> Given data
# # #

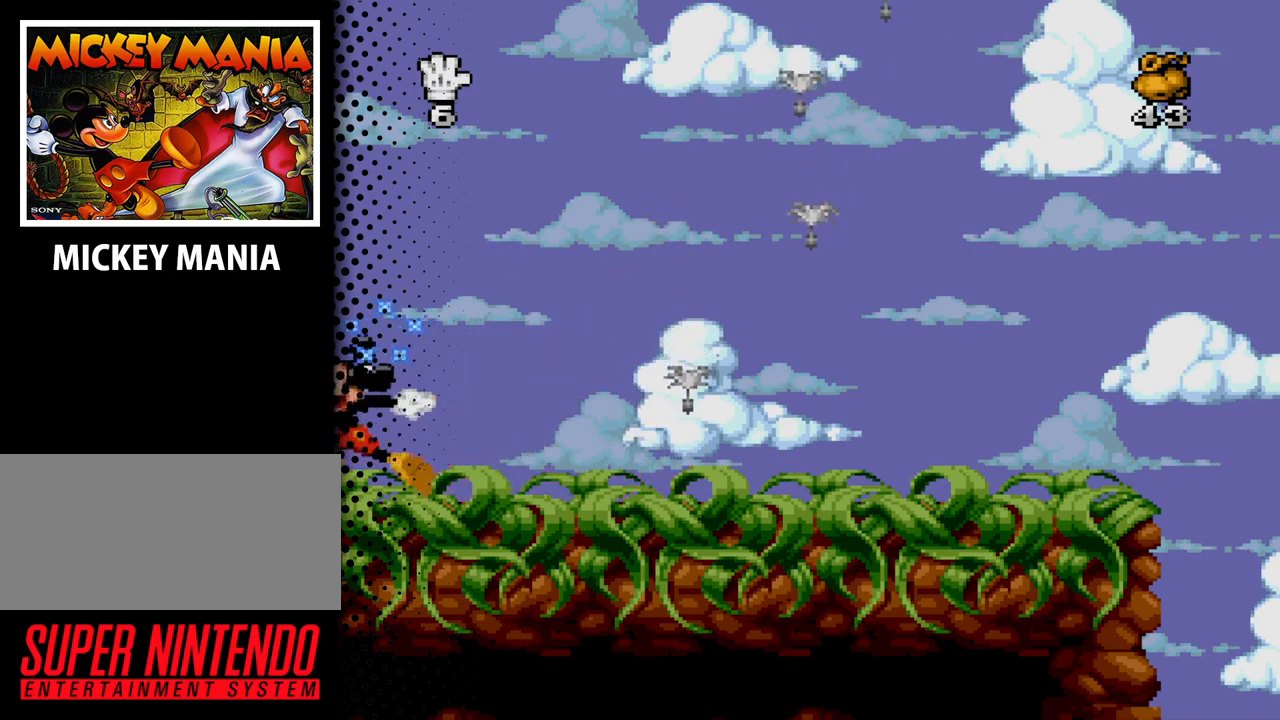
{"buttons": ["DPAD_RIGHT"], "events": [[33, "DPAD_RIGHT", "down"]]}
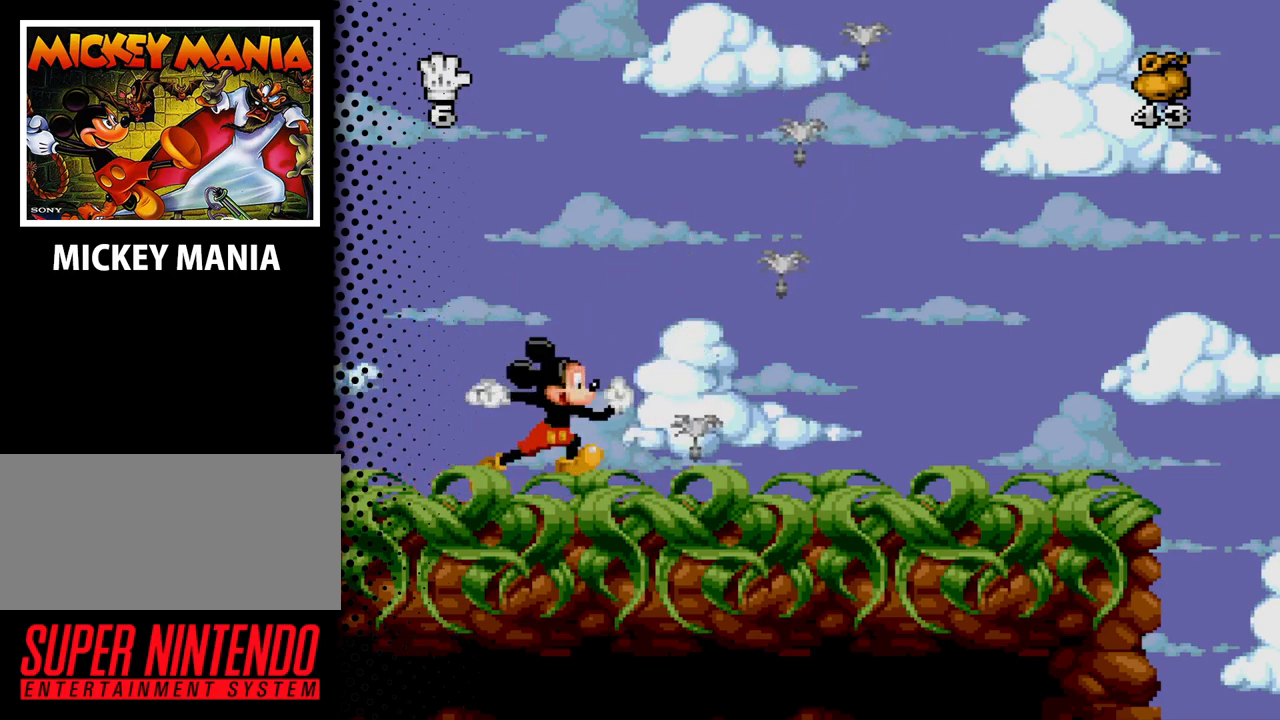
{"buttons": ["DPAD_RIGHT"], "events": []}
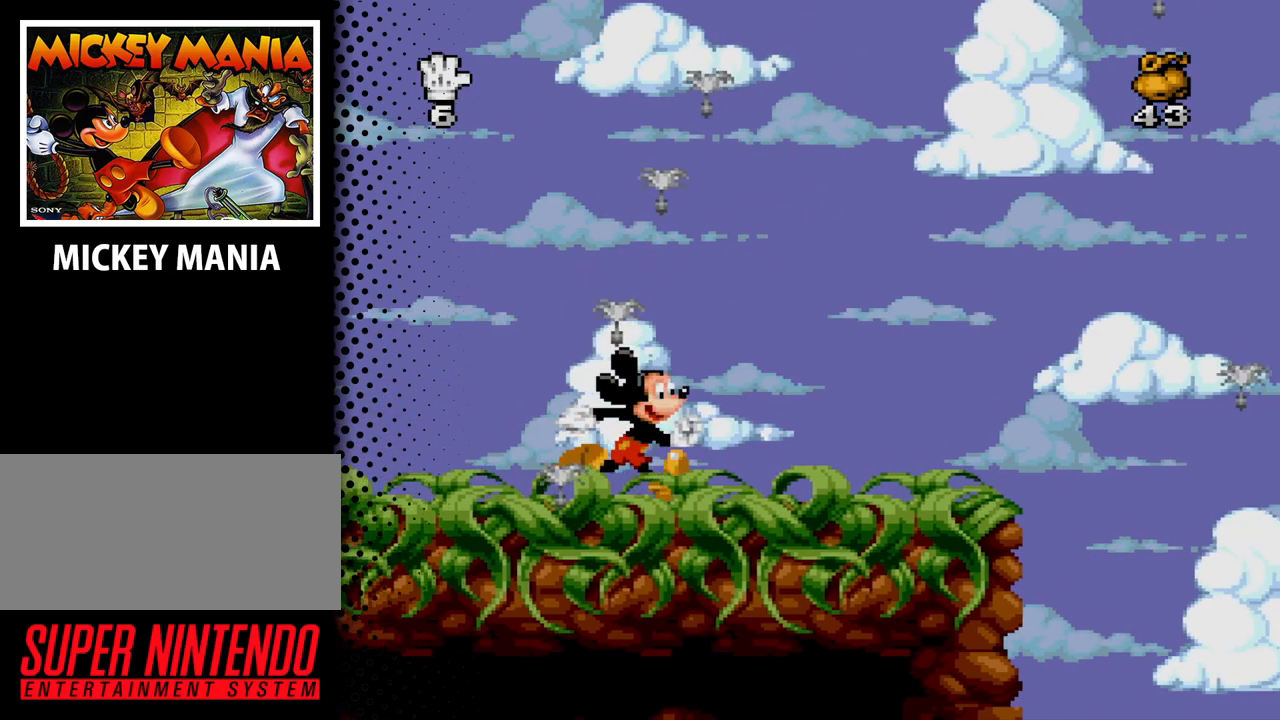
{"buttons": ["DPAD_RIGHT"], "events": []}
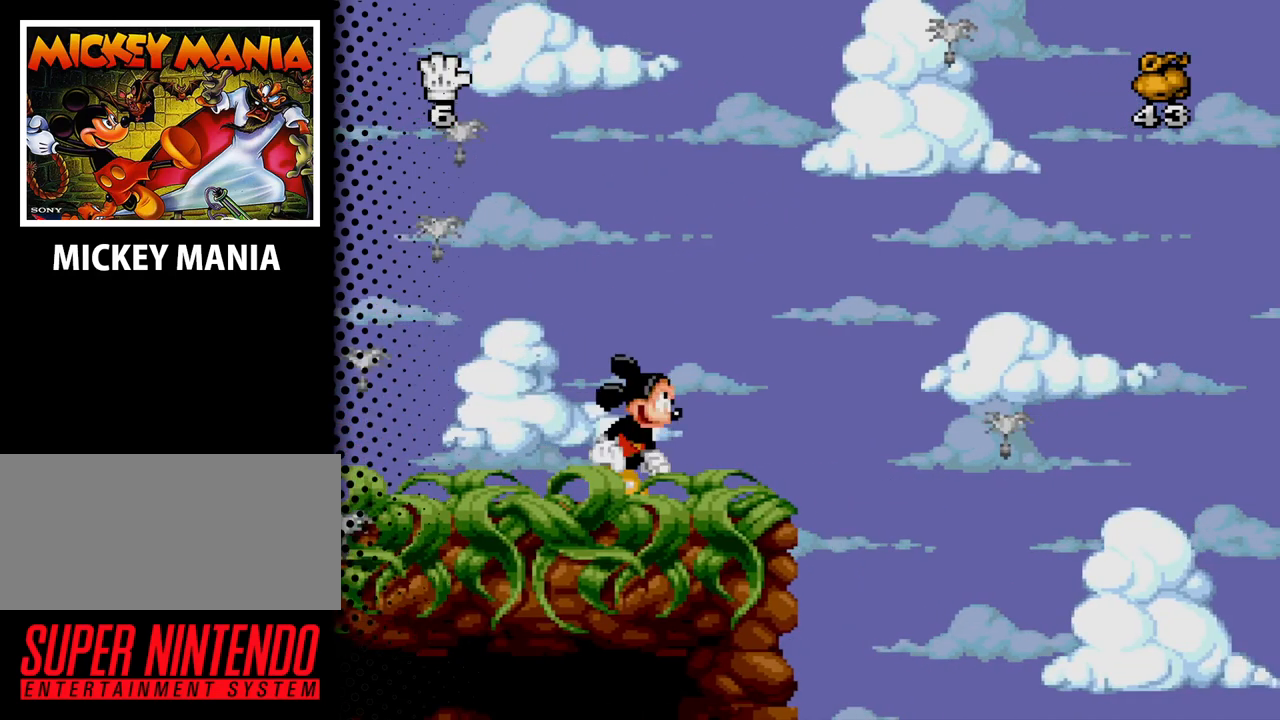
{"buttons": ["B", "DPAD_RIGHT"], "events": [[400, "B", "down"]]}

# # #

> Task item
Output the lines above in full and exactly as given, omitting any pictures.

> Solution
{"buttons": ["DPAD_RIGHT"], "events": [[33, "DPAD_RIGHT", "down"]]}
{"buttons": ["DPAD_RIGHT"], "events": []}
{"buttons": ["DPAD_RIGHT"], "events": []}
{"buttons": ["B", "DPAD_RIGHT"], "events": [[400, "B", "down"]]}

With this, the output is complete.